[Stored data entries]
--------------------

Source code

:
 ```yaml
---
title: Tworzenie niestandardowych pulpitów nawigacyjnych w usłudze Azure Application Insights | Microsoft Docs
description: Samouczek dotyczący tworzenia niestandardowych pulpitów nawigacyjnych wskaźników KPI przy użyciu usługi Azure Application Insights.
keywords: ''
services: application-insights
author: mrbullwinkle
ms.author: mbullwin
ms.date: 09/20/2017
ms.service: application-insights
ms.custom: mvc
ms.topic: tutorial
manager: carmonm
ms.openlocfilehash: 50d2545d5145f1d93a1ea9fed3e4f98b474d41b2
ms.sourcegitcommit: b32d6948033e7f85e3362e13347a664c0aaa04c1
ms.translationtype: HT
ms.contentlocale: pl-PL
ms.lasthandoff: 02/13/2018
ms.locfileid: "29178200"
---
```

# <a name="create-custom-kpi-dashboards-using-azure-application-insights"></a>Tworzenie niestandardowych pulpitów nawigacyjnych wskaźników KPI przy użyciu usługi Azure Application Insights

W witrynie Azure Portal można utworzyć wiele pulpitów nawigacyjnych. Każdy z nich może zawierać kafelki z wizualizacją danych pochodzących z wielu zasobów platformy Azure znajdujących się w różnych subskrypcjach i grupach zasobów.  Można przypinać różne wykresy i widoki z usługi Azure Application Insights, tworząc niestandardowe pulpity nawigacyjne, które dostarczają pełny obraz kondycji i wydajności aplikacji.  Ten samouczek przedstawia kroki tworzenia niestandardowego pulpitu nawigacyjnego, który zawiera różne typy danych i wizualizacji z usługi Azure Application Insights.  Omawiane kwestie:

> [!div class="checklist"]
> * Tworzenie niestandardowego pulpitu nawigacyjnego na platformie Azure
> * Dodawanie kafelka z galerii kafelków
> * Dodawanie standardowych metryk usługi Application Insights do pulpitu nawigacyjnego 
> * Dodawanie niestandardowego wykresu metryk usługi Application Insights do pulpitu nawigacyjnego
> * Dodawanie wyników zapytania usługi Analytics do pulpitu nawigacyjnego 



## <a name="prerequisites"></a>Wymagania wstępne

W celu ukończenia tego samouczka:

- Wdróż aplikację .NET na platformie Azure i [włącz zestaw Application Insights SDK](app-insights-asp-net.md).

--------------------

• [Exercise aim]
Which lines in the entries above contain "platformie"? Pull each of them out.

• [Answer for this exercise]
> * Tworzenie niestandardowego pulpitu nawigacyjnego na platformie Azure
- Wdróż aplikację .NET na platformie Azure i [włącz zestaw Application Insights SDK](app-insights-asp-net.md).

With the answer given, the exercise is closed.